**Information provided**:
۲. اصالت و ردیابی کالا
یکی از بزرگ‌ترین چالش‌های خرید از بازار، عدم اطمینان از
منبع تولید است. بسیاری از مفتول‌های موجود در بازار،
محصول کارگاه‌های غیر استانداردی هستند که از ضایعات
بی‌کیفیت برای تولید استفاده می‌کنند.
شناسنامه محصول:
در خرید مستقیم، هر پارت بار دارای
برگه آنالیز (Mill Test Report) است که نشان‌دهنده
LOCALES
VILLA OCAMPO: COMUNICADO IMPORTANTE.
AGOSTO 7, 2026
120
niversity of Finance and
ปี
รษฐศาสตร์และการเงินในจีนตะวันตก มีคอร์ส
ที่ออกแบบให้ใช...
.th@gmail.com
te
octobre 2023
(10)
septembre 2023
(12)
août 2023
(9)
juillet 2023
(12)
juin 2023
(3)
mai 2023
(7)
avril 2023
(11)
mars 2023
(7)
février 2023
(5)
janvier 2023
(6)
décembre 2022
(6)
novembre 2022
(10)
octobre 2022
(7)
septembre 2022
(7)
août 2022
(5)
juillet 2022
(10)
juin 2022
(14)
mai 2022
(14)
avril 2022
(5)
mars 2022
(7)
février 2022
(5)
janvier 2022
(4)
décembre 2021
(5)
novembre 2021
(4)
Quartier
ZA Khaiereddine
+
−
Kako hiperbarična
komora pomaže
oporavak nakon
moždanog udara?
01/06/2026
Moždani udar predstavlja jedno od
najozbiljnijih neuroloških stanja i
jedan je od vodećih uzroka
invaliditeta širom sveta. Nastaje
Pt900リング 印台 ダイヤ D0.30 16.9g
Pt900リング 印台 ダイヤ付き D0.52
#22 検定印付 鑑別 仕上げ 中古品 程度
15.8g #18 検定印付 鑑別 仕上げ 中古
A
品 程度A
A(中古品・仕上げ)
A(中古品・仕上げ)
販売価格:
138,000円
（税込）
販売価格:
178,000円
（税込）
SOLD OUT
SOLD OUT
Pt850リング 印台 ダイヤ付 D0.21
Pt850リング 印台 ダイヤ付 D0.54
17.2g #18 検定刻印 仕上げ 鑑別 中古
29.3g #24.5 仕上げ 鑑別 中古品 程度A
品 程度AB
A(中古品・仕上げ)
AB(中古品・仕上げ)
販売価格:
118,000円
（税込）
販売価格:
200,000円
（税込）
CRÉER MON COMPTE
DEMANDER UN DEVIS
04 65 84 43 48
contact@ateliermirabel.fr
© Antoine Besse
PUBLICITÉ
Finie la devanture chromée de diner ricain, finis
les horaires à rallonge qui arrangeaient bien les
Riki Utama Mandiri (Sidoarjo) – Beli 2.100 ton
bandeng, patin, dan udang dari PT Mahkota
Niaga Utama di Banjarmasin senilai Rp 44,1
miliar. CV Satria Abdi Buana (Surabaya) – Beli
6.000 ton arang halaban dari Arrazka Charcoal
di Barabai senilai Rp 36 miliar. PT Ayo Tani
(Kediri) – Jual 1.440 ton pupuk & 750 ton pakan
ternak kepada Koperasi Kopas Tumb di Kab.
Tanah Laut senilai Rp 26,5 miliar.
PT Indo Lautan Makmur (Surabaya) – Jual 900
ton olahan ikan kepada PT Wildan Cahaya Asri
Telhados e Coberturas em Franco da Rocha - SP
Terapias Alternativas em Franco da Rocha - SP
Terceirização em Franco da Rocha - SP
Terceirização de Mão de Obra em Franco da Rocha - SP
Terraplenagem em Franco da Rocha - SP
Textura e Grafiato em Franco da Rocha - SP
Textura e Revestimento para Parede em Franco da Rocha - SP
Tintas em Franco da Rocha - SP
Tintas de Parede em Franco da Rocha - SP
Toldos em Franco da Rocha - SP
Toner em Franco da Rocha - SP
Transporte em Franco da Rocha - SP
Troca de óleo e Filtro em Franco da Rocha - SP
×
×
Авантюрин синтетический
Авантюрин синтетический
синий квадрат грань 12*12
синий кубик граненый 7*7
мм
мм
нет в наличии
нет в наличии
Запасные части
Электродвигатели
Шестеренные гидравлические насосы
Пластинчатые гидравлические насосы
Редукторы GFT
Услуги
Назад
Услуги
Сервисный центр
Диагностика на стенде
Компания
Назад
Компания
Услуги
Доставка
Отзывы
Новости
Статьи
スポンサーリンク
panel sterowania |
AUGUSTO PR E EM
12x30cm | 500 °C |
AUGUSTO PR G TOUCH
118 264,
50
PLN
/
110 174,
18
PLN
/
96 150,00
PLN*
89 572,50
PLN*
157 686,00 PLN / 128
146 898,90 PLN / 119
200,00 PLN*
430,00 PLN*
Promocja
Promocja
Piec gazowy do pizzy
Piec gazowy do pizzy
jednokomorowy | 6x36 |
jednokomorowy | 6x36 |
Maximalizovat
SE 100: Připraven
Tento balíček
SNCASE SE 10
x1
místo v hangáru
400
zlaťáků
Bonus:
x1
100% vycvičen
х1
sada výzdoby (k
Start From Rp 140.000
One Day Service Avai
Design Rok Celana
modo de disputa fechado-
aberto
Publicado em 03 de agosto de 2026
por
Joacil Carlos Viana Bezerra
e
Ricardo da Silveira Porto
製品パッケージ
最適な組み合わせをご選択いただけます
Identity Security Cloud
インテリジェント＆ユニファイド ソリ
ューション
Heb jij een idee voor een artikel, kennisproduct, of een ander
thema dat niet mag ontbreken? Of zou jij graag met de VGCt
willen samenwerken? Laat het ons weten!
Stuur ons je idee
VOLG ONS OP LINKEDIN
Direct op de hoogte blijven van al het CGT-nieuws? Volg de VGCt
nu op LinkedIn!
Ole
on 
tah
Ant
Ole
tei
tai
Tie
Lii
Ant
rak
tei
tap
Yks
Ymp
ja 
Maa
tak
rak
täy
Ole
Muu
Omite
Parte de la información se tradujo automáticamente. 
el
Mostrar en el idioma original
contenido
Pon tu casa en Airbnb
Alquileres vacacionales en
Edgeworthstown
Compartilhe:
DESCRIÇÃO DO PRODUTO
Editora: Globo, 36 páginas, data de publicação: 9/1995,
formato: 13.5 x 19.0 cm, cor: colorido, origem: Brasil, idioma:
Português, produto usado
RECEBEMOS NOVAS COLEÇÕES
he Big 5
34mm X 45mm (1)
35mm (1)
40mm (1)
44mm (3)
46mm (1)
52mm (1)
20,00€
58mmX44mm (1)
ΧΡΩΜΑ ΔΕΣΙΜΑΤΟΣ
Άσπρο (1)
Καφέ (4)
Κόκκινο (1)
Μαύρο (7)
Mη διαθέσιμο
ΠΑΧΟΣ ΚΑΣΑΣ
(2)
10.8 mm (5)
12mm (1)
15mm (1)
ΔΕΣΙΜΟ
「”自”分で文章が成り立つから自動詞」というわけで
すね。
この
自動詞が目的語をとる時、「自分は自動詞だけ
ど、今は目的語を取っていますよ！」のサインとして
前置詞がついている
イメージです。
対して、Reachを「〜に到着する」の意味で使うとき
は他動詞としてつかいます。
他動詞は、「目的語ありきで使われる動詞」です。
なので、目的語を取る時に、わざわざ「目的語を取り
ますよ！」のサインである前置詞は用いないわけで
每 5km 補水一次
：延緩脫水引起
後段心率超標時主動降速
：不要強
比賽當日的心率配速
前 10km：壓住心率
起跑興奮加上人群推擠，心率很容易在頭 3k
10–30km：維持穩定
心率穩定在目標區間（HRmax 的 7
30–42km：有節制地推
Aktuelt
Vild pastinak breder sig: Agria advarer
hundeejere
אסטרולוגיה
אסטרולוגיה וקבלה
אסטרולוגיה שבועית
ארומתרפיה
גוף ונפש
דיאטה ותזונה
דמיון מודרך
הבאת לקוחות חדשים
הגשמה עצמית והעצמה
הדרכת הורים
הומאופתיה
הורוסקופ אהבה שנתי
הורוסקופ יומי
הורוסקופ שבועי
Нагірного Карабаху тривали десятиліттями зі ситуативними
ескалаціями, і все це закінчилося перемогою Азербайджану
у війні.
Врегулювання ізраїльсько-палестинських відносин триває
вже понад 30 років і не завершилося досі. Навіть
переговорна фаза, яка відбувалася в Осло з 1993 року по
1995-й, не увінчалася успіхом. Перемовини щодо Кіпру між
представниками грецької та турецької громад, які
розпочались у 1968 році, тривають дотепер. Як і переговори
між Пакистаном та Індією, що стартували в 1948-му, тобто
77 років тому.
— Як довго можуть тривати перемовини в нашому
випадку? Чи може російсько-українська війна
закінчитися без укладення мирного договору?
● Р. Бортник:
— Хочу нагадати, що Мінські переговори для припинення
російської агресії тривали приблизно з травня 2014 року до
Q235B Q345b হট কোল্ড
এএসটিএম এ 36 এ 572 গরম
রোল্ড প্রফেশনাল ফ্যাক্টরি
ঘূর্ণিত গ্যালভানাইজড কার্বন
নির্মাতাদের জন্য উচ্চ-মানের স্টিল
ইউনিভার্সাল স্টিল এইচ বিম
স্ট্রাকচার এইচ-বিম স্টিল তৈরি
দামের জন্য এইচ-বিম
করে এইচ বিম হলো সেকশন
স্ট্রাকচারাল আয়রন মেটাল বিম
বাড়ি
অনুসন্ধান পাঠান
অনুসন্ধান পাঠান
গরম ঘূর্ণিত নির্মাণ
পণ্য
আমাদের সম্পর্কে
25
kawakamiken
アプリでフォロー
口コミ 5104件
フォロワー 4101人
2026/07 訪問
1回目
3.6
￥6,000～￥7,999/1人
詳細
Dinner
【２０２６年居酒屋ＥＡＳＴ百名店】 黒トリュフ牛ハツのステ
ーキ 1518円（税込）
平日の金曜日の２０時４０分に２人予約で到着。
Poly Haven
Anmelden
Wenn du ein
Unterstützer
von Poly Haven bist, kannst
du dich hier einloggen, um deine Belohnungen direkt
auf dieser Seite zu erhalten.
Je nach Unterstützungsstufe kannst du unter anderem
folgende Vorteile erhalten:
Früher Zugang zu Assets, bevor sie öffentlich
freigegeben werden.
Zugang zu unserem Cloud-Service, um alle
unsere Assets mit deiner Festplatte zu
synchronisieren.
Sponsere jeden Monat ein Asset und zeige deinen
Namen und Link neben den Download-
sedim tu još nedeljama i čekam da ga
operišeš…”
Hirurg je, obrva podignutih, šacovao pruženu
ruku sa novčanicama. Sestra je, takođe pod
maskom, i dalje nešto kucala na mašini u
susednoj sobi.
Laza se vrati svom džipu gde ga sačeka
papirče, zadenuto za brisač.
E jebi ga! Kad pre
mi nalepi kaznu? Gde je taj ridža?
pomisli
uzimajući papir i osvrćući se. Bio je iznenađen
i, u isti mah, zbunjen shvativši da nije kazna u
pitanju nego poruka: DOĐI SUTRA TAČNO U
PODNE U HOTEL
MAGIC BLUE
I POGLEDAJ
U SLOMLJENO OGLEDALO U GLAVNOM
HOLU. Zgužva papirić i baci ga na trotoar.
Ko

**Assigned task**: Please copy the data word for word, from its first line up to and including the line with "Terraplenagem em Franco da Rocha - SP".

**Solution to the exercise**:
۲. اصالت و ردیابی کالا
یکی از بزرگ‌ترین چالش‌های خرید از بازار، عدم اطمینان از
منبع تولید است. بسیاری از مفتول‌های موجود در بازار،
محصول کارگاه‌های غیر استانداردی هستند که از ضایعات
بی‌کیفیت برای تولید استفاده می‌کنند.
شناسنامه محصول:
در خرید مستقیم، هر پارت بار دارای
برگه آنالیز (Mill Test Report) است که نشان‌دهنده
LOCALES
VILLA OCAMPO: COMUNICADO IMPORTANTE.
AGOSTO 7, 2026
120
niversity of Finance and
ปี
รษฐศาสตร์และการเงินในจีนตะวันตก มีคอร์ส
ที่ออกแบบให้ใช...
.th@gmail.com
te
octobre 2023
(10)
septembre 2023
(12)
août 2023
(9)
juillet 2023
(12)
juin 2023
(3)
mai 2023
(7)
avril 2023
(11)
mars 2023
(7)
février 2023
(5)
janvier 2023
(6)
décembre 2022
(6)
novembre 2022
(10)
octobre 2022
(7)
septembre 2022
(7)
août 2022
(5)
juillet 2022
(10)
juin 2022
(14)
mai 2022
(14)
avril 2022
(5)
mars 2022
(7)
février 2022
(5)
janvier 2022
(4)
décembre 2021
(5)
novembre 2021
(4)
Quartier
ZA Khaiereddine
+
−
Kako hiperbarična
komora pomaže
oporavak nakon
moždanog udara?
01/06/2026
Moždani udar predstavlja jedno od
najozbiljnijih neuroloških stanja i
jedan je od vodećih uzroka
invaliditeta širom sveta. Nastaje
Pt900リング 印台 ダイヤ D0.30 16.9g
Pt900リング 印台 ダイヤ付き D0.52
#22 検定印付 鑑別 仕上げ 中古品 程度
15.8g #18 検定印付 鑑別 仕上げ 中古
A
品 程度A
A(中古品・仕上げ)
A(中古品・仕上げ)
販売価格:
138,000円
（税込）
販売価格:
178,000円
（税込）
SOLD OUT
SOLD OUT
Pt850リング 印台 ダイヤ付 D0.21
Pt850リング 印台 ダイヤ付 D0.54
17.2g #18 検定刻印 仕上げ 鑑別 中古
29.3g #24.5 仕上げ 鑑別 中古品 程度A
品 程度AB
A(中古品・仕上げ)
AB(中古品・仕上げ)
販売価格:
118,000円
（税込）
販売価格:
200,000円
（税込）
CRÉER MON COMPTE
DEMANDER UN DEVIS
04 65 84 43 48
contact@ateliermirabel.fr
© Antoine Besse
PUBLICITÉ
Finie la devanture chromée de diner ricain, finis
les horaires à rallonge qui arrangeaient bien les
Riki Utama Mandiri (Sidoarjo) – Beli 2.100 ton
bandeng, patin, dan udang dari PT Mahkota
Niaga Utama di Banjarmasin senilai Rp 44,1
miliar. CV Satria Abdi Buana (Surabaya) – Beli
6.000 ton arang halaban dari Arrazka Charcoal
di Barabai senilai Rp 36 miliar. PT Ayo Tani
(Kediri) – Jual 1.440 ton pupuk & 750 ton pakan
ternak kepada Koperasi Kopas Tumb di Kab.
Tanah Laut senilai Rp 26,5 miliar.
PT Indo Lautan Makmur (Surabaya) – Jual 900
ton olahan ikan kepada PT Wildan Cahaya Asri
Telhados e Coberturas em Franco da Rocha - SP
Terapias Alternativas em Franco da Rocha - SP
Terceirização em Franco da Rocha - SP
Terceirização de Mão de Obra em Franco da Rocha - SP
Terraplenagem em Franco da Rocha - SP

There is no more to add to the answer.